UPDATE: In comments, I am chastised (not, thankfully, in the manner suggested by Emile Meyer's Lt. Kello in Sweet Smell of Success) by a concerned soul for not spelling the term under consideration properly. Honest, officer, I never could figure out how to work the accent grave on my Mac keyboard, try as I might. But this morning, before seven a.m., through dedicated research and application, I finally cracked it, and so, comme ça: mise-en-scène! And now, without hyphens: mise en scène! Unitalicized: mise en scène! And while I'm at it, Buñuel!

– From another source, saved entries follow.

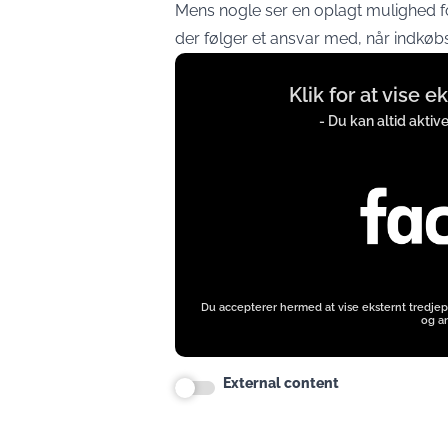
Mens nogle ser en oplagt mulighed fo
der følger et ansvar med, når indkøb
Display
Klik for at vise 
content
from
- Du kan altid aktiv
www.facebook.com
Du accepterer hermed at vise eksternt tredjep
og an
External content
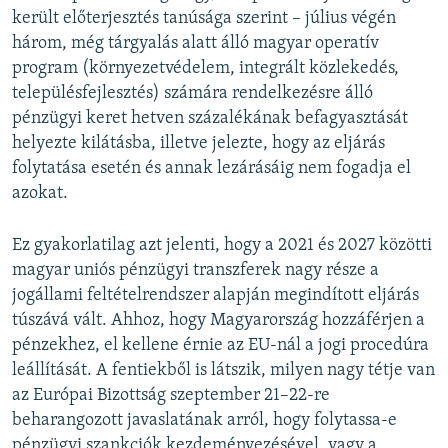
került előterjesztés tanúsága szerint – július végén
három, még tárgyalás alatt álló magyar operatív
program (környezetvédelem, integrált közlekedés,
településfejlesztés) számára rendelkezésre álló
pénzügyi keret hetven százalékának befagyasztását
helyezte kilátásba, illetve jelezte, hogy az eljárás
folytatása esetén és annak lezárásáig nem fogadja el
azokat.
Ez gyakorlatilag azt jelenti, hogy a 2021 és 2027 közötti
magyar uniós pénzügyi transzferek nagy része a
jogállami feltételrendszer alapján megindított eljárás
túszává vált. Ahhoz, hogy Magyarország hozzáférjen a
pénzekhez, el kellene érnie az EU-nál a jogi procedúra
leállítását. A fentiekből is látszik, milyen nagy tétje van
az Európai Bizottság szeptember 21–22-re
beharangozott javaslatának arról, hogy folytassa-e
pénzügyi szankciók kezdeményezésével, vagy a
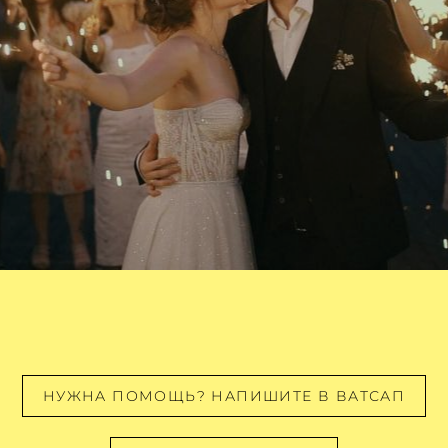
НУЖНА ПОМОЩЬ? НАПИШИТЕ В ВАТСАП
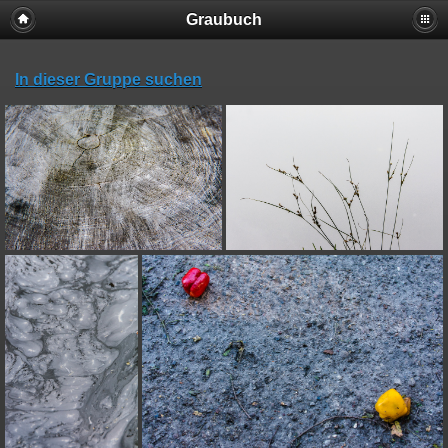
Graubuch
In dieser Gruppe suchen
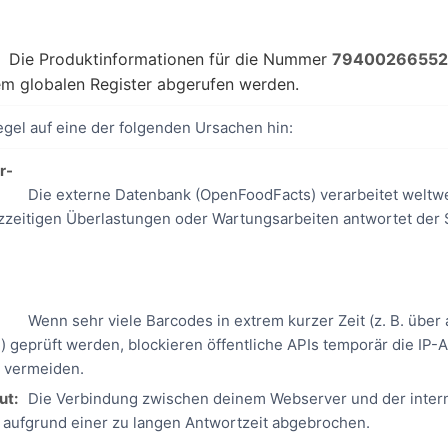
Die Produktinformationen für die Nummer
79400266552
dem globalen Register abgerufen werden.
egel auf eine der folgenden Ursachen hin:
r-
Die externe Datenbank (OpenFoodFacts) verarbeitet weltwe
zzeitigen Überlastungen oder Wartungsarbeiten antwortet der 
Wenn sehr viele Barcodes in extrem kurzer Zeit (z. B. über 
 geprüft werden, blockieren öffentliche APIs temporär die IP-
 vermeiden.
ut:
Die Verbindung zwischen deinem Webserver und der intern
aufgrund einer zu langen Antwortzeit abgebrochen.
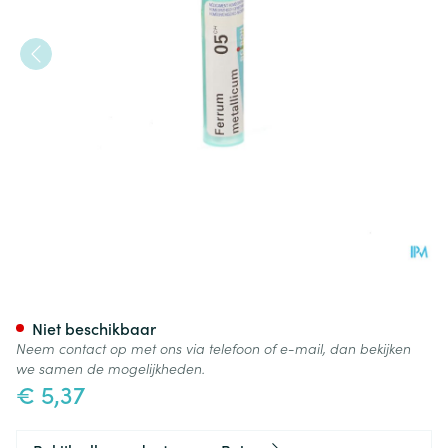
Ferrum Metallicum 5ch Gr 4g
Niet beschikbaar
Neem contact op met ons via telefoon of e-mail, dan bekijken
we samen de mogelijkheden.
€ 5,37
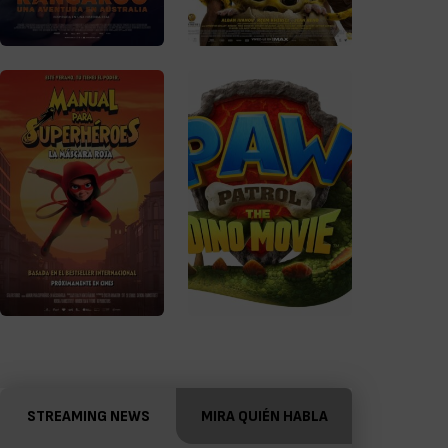
STREAMING NEWS
MIRA QUIÉN HABLA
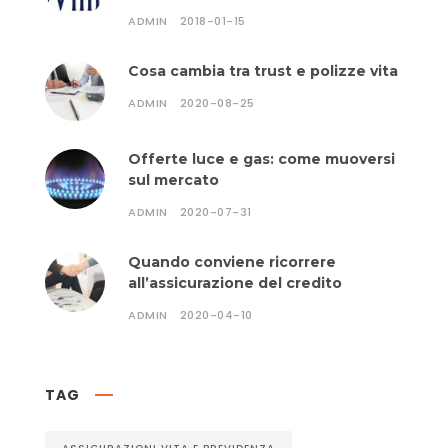
ADMIN
2018-01-15
Cosa cambia tra trust e polizze vita
ADMIN
2020-08-25
Offerte luce e gas: come muoversi
sul mercato
ADMIN
2020-07-31
Quando conviene ricorrere
all’assicurazione del credito
ADMIN
2020-04-10
TAG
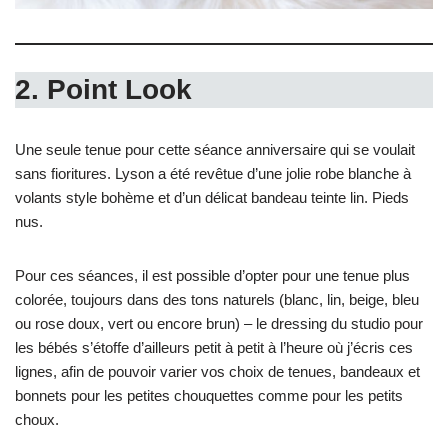
2. Point Look
Une seule tenue pour cette séance anniversaire qui se voulait
sans fioritures. Lyson a été revêtue d’une jolie robe blanche à
volants style bohème et d’un délicat bandeau teinte lin. Pieds
nus.
Pour ces séances, il est possible d’opter pour une tenue plus
colorée, toujours dans des tons naturels (blanc, lin, beige, bleu
ou rose doux, vert ou encore brun) – le dressing du studio pour
les bébés s’étoffe d’ailleurs petit à petit à l’heure où j’écris ces
lignes, afin de pouvoir varier vos choix de tenues, bandeaux et
bonnets pour les petites chouquettes comme pour les petits
choux.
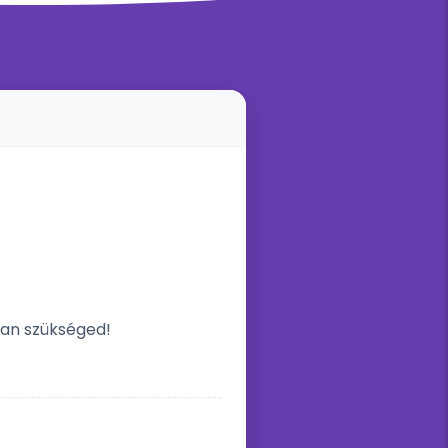
van szükséged!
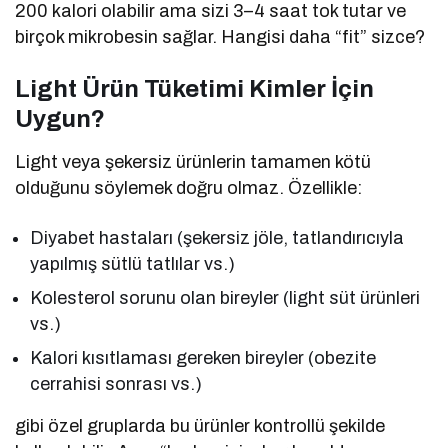
200 kalori olabilir ama sizi 3–4 saat tok tutar ve
birçok mikrobesin sağlar. Hangisi daha “fit” sizce?
Light Ürün Tüketimi Kimler İçin
Uygun?
Light veya şekersiz ürünlerin tamamen kötü
olduğunu söylemek doğru olmaz. Özellikle:
Diyabet hastaları (şekersiz jöle, tatlandırıcıyla
yapılmış sütlü tatlılar vs.)
Kolesterol sorunu olan bireyler (light süt ürünleri
vs.)
Kalori kısıtlaması gereken bireyler (obezite
cerrahisi sonrası vs.)
gibi özel gruplarda bu ürünler kontrollü şekilde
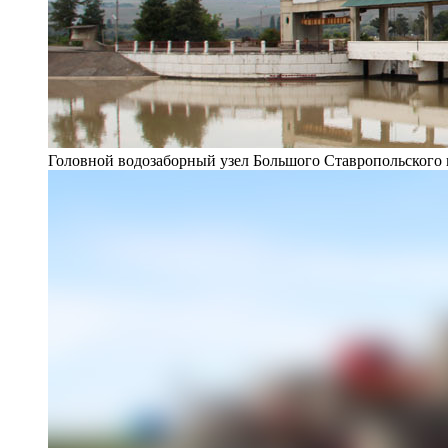
Головной водозаборный узел Большого Ставропольского 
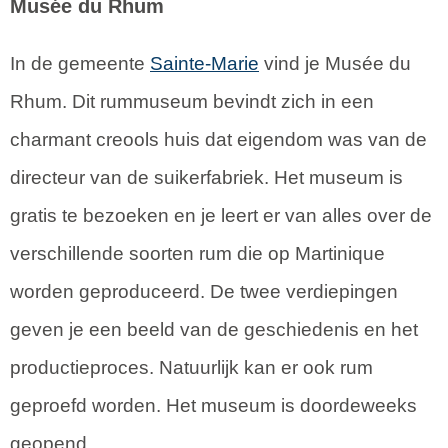
Musée du Rhum
In de gemeente
Sainte-Marie
vind je Musée du
Rhum. Dit rummuseum bevindt zich in een
charmant creools huis dat eigendom was van de
directeur van de suikerfabriek. Het museum is
gratis te bezoeken en je leert er van alles over de
verschillende soorten rum die op Martinique
worden geproduceerd. De twee verdiepingen
geven je een beeld van de geschiedenis en het
productieproces. Natuurlijk kan er ook rum
geproefd worden. Het museum is doordeweeks
geopend.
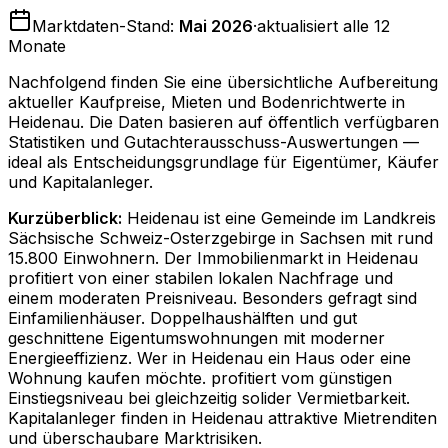
Marktdaten-Stand:
Mai 2026
·
aktualisiert alle 12
Monate
Nachfolgend finden Sie eine übersichtliche Aufbereitung
aktueller Kaufpreise, Mieten und Bodenrichtwerte in
Heidenau
. Die Daten basieren auf öffentlich verfügbaren
Statistiken und Gutachterausschuss-Auswertungen —
ideal als Entscheidungsgrundlage für Eigentümer, Käufer
und Kapitalanleger.
Kurzüberblick:
Heidenau ist eine Gemeinde im Landkreis
Sächsische Schweiz-Osterzgebirge in Sachsen mit rund
15.800 Einwohnern. Der Immobilienmarkt in Heidenau
profitiert von einer stabilen lokalen Nachfrage und
einem moderaten Preisniveau. Besonders gefragt sind
Einfamilienhäuser. Doppelhaushälften und gut
geschnittene Eigentumswohnungen mit moderner
Energieeffizienz. Wer in Heidenau ein Haus oder eine
Wohnung kaufen möchte. profitiert vom günstigen
Einstiegsniveau bei gleichzeitig solider Vermietbarkeit.
Kapitalanleger finden in Heidenau attraktive Mietrenditen
und überschaubare Marktrisiken.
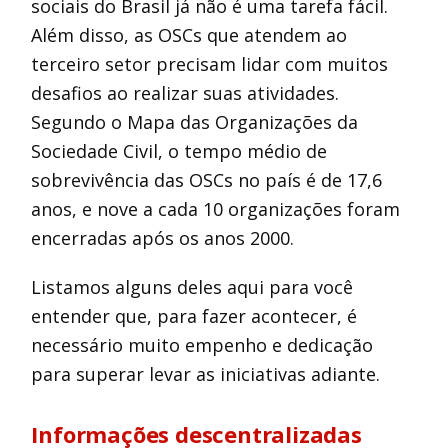
sociais do Brasil já não é uma tarefa fácil.
Além disso, as OSCs que atendem ao
terceiro setor precisam lidar com muitos
desafios ao realizar suas atividades.
Segundo o Mapa das Organizações da
Sociedade Civil, o tempo médio de
sobrevivência das OSCs no país é de 17,6
anos, e nove a cada 10 organizações foram
encerradas após os anos 2000.
Listamos alguns deles aqui para você
entender que, para fazer acontecer, é
necessário muito empenho e dedicação
para superar levar as iniciativas adiante.
Informações descentralizadas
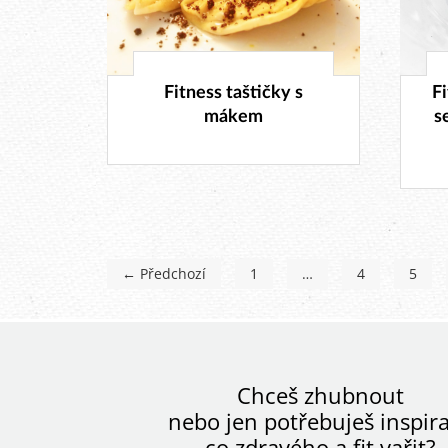
24. 2. 2017
Fitness taštičky s
F
mákem
s
← Předchozí
1
…
4
5
Chceš zhubnout
nebo jen potřebuješ inspira
co zdravého a fit vařit?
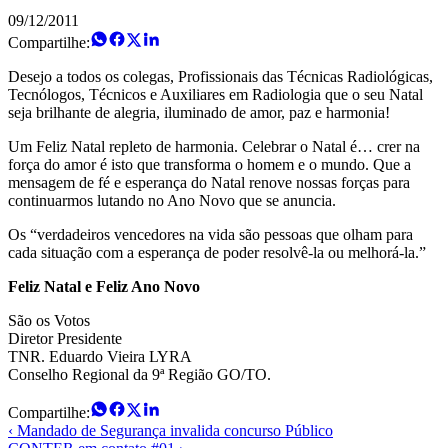
09/12/2011
Compartilhe:
Desejo a todos os colegas, Profissionais das Técnicas Radiológicas,
Tecnólogos, Técnicos e Auxiliares em Radiologia que o seu Natal
seja brilhante de alegria, iluminado de amor, paz e harmonia!
Um Feliz Natal repleto de harmonia. Celebrar o Natal é… crer na
força do amor é isto que transforma o homem e o mundo. Que a
mensagem de fé e esperança do Natal renove nossas forças para
continuarmos lutando no Ano Novo que se anuncia.
Os “verdadeiros vencedores na vida são pessoas que olham para
cada situação com a esperança de poder resolvê-la ou melhorá-la.”
Feliz Natal e Feliz Ano Novo
São os Votos
Diretor Presidente
TNR. Eduardo Vieira LYRA
Conselho Regional da 9ª Região GO/TO.
Compartilhe:
‹ Mandado de Segurança invalida concurso Público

You want to know what mise-en-scene is? I've just learned that Raul Ruiz has passed away. He did some mise-en-scene for which I would gladly, without hesitation, trade all the extant (and forthcoming, if applicable) episodes of MAD MEN, LIGHTS OUT, and BREAKING BAD.
If that doesn't sit well with you, then I don't know what to tell you.
Posted by: Jaime | August 19, 2011 at 09:13 AM
I'm surprised no one's trotted out Rivette's rather malicious definition: "Mise en scène is that which Joseph Mankiewicz's films lack."
Posted by: Tom | August 19, 2011 at 10:30 AM
Oddly, I remember learning that mis-en-scene specifically referred to everything that *wasn't* camera or actor movement---production design, lighting, costume, color.